Conventional wisdom in F1 says that you need to be a works team — that is, have control over the power unit — to be a championship contender.

Though it is rare for a customer team to win titles, it does happen.

In fact Red Bull Racing was the last team to win the championship with a customer engine — with Renault in 2010–13, even though Renault operated its own factory team in 2010. Before that, it was Brawn winning with Mercedes in 2009.

So it’s not surprising that when Fernando Alonso was asked whether Aston Martin needed to be a works team to win championships, he answered succinctly: “No.”

“It is always better if you can develop your power unit together with the chassis and have everything integrated well in advance,” he said. “Being a works team, I think there are only benefits.

“I think that doesn’t mean that until 2026 Aston Martin will not have a chance to win the championship.”

In fact you might consider the state of the current championship as evidence, with Aston Martin leading Mercedes on the constructors table despite taking a customer supply of motors and gearboxes, along with other ancillaries.

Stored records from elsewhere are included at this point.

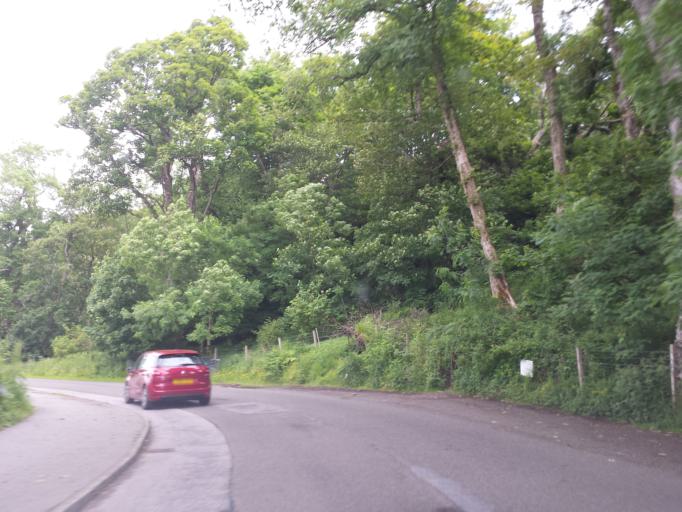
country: GB
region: Scotland
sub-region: Argyll and Bute
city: Oban
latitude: 56.4269
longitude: -5.4853
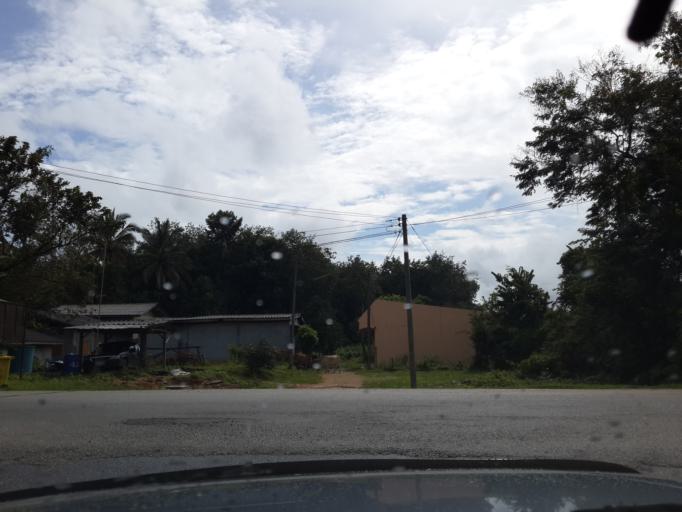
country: TH
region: Narathiwat
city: Rueso
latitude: 6.3851
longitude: 101.5143
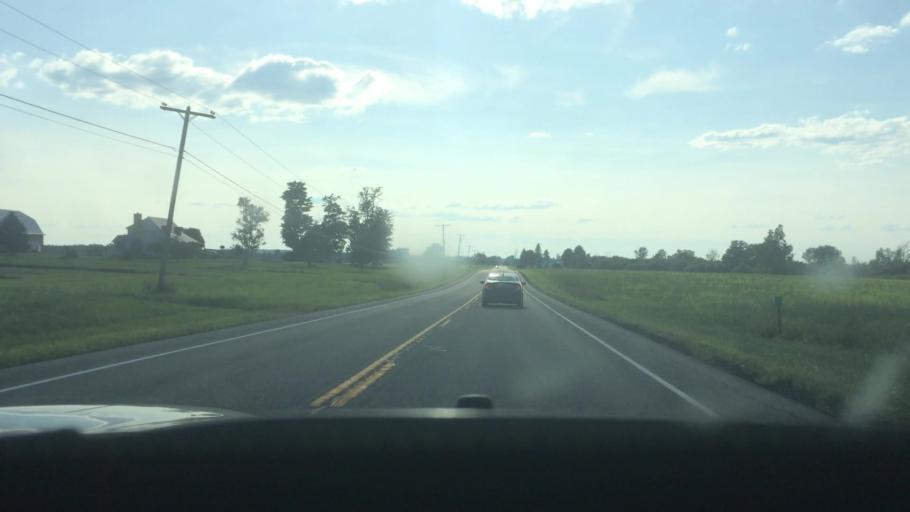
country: US
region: New York
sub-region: St. Lawrence County
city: Potsdam
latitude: 44.6890
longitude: -74.7555
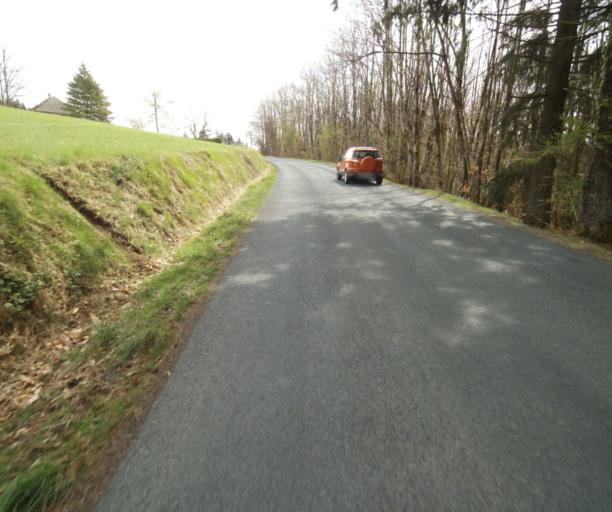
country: FR
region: Limousin
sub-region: Departement de la Correze
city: Sainte-Fortunade
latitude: 45.1986
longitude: 1.8360
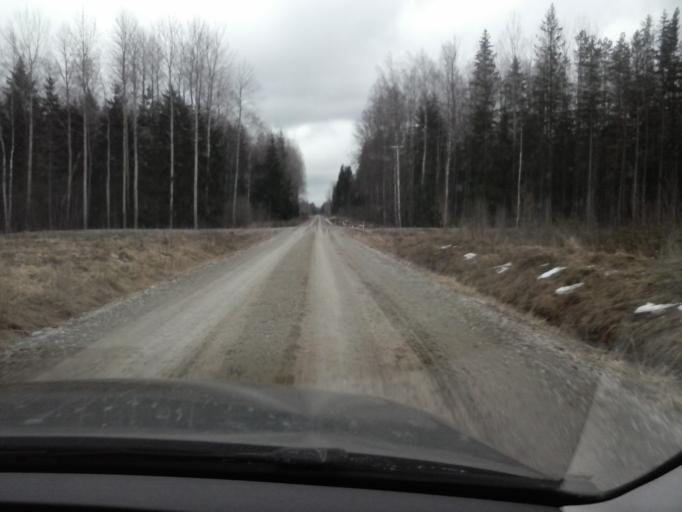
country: EE
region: Jogevamaa
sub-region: Mustvee linn
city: Mustvee
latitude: 59.0589
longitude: 26.8251
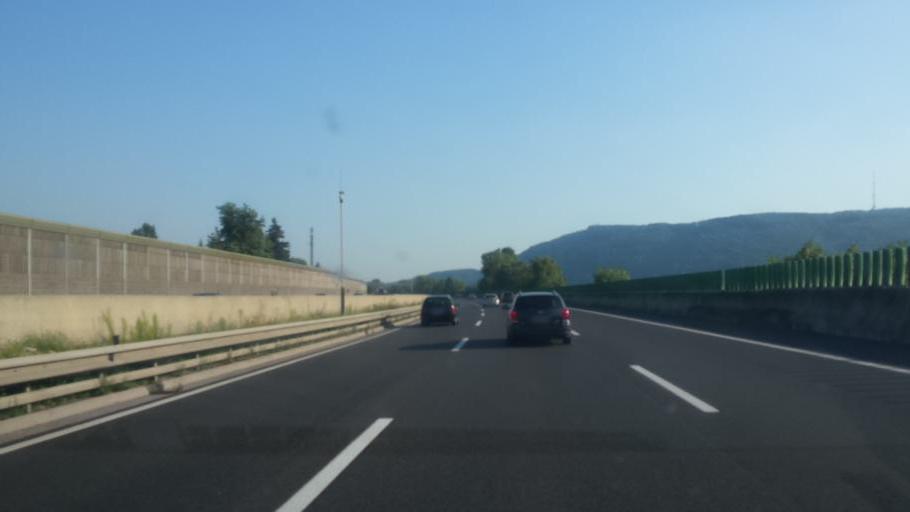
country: AT
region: Lower Austria
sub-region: Politischer Bezirk Korneuburg
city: Langenzersdorf
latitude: 48.3065
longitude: 16.3450
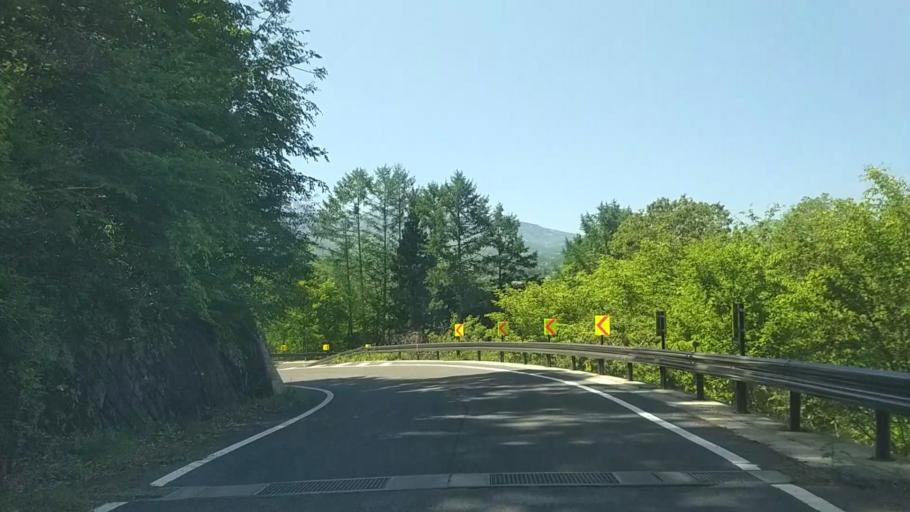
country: JP
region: Yamanashi
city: Nirasaki
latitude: 35.8713
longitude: 138.4516
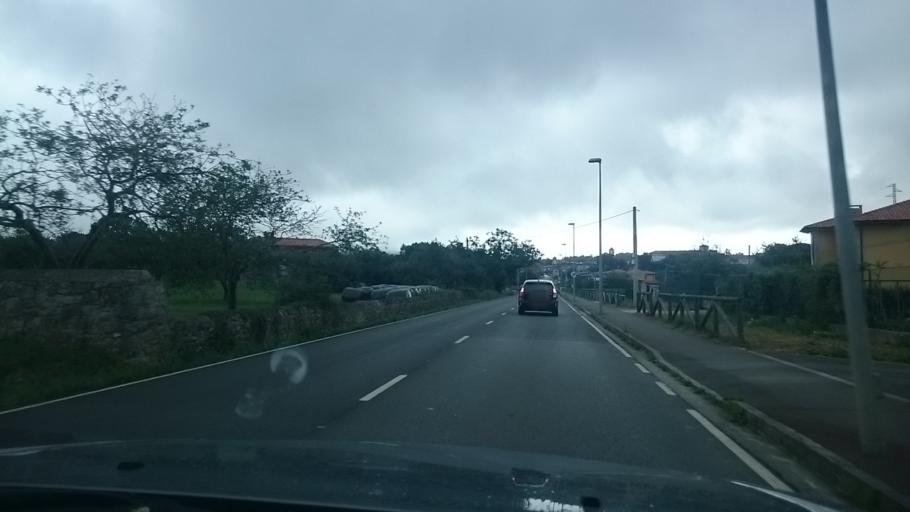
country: ES
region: Asturias
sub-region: Province of Asturias
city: Carrena
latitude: 43.4191
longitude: -4.8710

It might be difficult, but it’s clearly possible to outperform the factory team, particularly given the rules require there to be no differences between customer and works engines — that is, Mercedes and other suppliers can’t save the good stuff just for themselves.

“With the amount of integration that there is between the chassis side and the power unit side, of course, it’s always going to be an advantage,” Ferrari racing director Laurent Mekies said, per Autosport.

“Does that stop you from operating at a very high level if you don’t have one? Some people are proving that it’s possible to do a very good job without that sort of deal, so I don’t think it’s going to be more important in the future than it is already today.

“I think the level of complexity of the power units is already sky-high today, and if anything, we are doing steps in the regulations to decrease that complexity tomorrow, and hopefully, it will give us an even more compact field.”

McLaren team boss Andrea Stella suggested that the deficit of being a customer team is small enough to be made up elsewhere in the overall package — although you might cynically argue that he would say that given McLaren looks unlikely to find a works supply by 2026.

“If it’s a matter of the final milliseconds, we hope we’ll be able through chassis and aerodynamics to compensate for that,” he said. “We know it’s not the absolute best situation, but we don’t think it’s a decisive factor for being successful in the future.”

For now the conventional wisdom prevails, but only until someone proves themselves to be the exception to the rule.

Maybe someone will do that in 2026 — if Aston Martin can’t do it sooner.